GAMBARAN JARAK DISKLUSI GIGI POSTERIOR WORKING SIDE PADA SKEMA OKLUSI CANINE GUIDANCE | ELECTRONIC THESES AND DISSERTATION

Electronic Theses and Dissertation

Universitas Syiah Kuala

    SKRIPSI

GAMBARAN JARAK DISKLUSI GIGI POSTERIOR WORKING SIDE PADA SKEMA OKLUSI CANINE GUIDANCE


Pengarang

ISMA INDIRA YANTHY HARAHAP - Personal Name;

Dosen Pembimbing



Nomor Pokok Mahasiswa

1413101010021

Fakultas & Prodi

Fakultas Kedokteran Gigi / Pendidikan Dokter Gigi (S1) / PDDIKTI : 12201

Penerbit

Banda Aceh : Fakultas Kedokteran Gigi Universitas Syiah Kuala., 2018

Bahasa

Indonesia

No Classification

1

Literature Searching Service

Hard copy atau foto copy dari buku ini dapat diberikan dengan syarat ketentuan berlaku, jika berminat, silahkan hubungi via telegram (Chat Services LSS)

ABSTRAK
Nama : Isma I. Harahap
Fakultas : Kedokteran Gigi
Program studi : Pendidikan Dokter Gigi
Judul : Gambaran Jarak Disklusi Gigi Posterior Working Side Pada Skema Oklusi Canine Guidance

Canine guidance merupakan skema oklusi yang menguntungkan, dimana gigi kaninus akan memisahkan gigi posterior saat mandibula bergerak ke arah working side. Semakin pendek jarak untuk mencapai disklusi akan memliki dampak positif terhadap sistem stomatognati. Penelitian ini bertujuan untuk melihat gambaran jarak disklusi gigi posterior working side pada skema oklusi canine guidance. Penelitian ini merupakan survei deskriptif dengan menggunakan desain penelitian crosssectional dengan jumlah subjek sebanyak 28 orang.

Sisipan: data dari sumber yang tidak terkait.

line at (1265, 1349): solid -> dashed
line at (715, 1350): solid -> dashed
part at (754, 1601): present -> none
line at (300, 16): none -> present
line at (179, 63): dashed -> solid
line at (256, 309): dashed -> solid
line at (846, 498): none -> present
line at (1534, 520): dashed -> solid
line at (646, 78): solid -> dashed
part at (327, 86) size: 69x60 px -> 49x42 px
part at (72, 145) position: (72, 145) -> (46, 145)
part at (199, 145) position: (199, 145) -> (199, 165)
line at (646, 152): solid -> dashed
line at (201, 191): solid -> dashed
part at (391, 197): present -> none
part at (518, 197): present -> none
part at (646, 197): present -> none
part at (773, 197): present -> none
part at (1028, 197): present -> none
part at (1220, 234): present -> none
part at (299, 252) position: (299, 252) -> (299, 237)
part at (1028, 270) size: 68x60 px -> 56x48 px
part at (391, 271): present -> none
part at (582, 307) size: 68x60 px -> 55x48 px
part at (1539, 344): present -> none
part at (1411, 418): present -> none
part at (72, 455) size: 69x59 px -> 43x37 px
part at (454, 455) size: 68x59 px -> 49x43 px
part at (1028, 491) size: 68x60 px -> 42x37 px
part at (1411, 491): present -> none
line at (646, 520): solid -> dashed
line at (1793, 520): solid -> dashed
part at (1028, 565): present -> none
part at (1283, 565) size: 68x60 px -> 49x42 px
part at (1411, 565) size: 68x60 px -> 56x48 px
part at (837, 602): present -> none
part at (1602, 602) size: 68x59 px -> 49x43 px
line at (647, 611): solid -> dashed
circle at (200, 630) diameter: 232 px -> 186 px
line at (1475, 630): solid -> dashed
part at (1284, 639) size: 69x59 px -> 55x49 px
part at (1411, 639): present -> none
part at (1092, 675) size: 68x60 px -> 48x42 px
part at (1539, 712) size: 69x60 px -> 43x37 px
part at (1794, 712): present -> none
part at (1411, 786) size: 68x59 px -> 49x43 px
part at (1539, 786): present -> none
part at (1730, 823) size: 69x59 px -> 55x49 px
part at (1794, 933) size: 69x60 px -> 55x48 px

Subjek yang memiliki skema oklusi canine guidance akan diperiksa secara klinis jarak disklusi gigi posterior pada working side nya. Patokan jarak disklusi didapatkan dari insisivus sentral maksila yang ditandai dengan marker pen. Setelah itu melihat jarak hilangnya kontak gigi posterior dibantu dengan dental floss. Hasil yang didapatkan dari penelitian pada working side kanan sebanyak 81,8% subjek pada molar dua mengalami disklusi pada jarak 1 mm, 50% subjek mengalami disklusi molar satu pada jarak 1 mm, 54,5% subjek mengalami disklusi premolar satu dan premolar 2 pada jarak 2 mm. Hasil yang didapatkan dari penelitian pada working side kiri sebanyak 87% subjek pada molar dua mengalami disklusi pada jarak 1 mm, 60,9% subjek mengalami disklusi molar satu pada jarak 1 mm, 56,5% subjek mengalami disklusi premolar dua pada jarak 2 mm dan sebanyak 69,6% subjek mengalami disklusi premolar satu pada jarak 2 mm. Kesimpulan yang didapat dari penelitian ini adalah jarak disklusi gigi posterior baik sisi kanan maupun kiri paling banyak terjadi pada 1 mm pada molar dua dan molar satu, dan 2 mm pada gigi premolar dua dan premolar satu.
Kata kunci : disklusi, working side, canine guidance.